From 2002 to 2004, Club Cal Neva held a lease to the 16 story Virginian Tower which held 125 rooms, it was connected to the Club Cal Neva Casino, the owners declined to renew the lease in 2004 and the hotel was closed, it has not been reopened since October 23, 2004. That same year, Club Cal Neva purchased the old Nevadan tower across the street, it was once its own independent hotel and casino first opening in 1982 as the Onslow Hotel, it closed shortly thereafter and remained dormant until the owners of the Riverboat decided to merge it into their hotel and casino before it closed in 2001. It then sat empty before Club Cal Neva purchased it and poured thousands into a major refurbish.

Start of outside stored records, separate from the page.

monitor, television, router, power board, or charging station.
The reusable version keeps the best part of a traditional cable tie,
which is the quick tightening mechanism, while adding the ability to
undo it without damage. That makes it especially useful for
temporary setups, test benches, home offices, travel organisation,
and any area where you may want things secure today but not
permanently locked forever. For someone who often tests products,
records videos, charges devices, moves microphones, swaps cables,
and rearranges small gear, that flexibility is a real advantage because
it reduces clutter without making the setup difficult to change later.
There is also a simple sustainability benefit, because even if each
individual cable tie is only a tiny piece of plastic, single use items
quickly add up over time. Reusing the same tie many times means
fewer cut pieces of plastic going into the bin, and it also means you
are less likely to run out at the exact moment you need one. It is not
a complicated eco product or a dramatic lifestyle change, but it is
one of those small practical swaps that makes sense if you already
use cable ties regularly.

It remained Club Cal Neva's hotel until it was later sold to Siegel Suites on February 5, 2015.

Other notable changes to Club Cal Neva, a parking garage was added in 1996 and more gaming space around this same time. Today, Club Cal Neva remains one of the last remaining of Reno's original casinos. It sponsors some Reno events, including the "La Tomatina en Reno," an homage to the tomato fights in Spain. It drew a turnout of more than 10,000 people in its first run. Club Cal Neva also has 4 restaurants.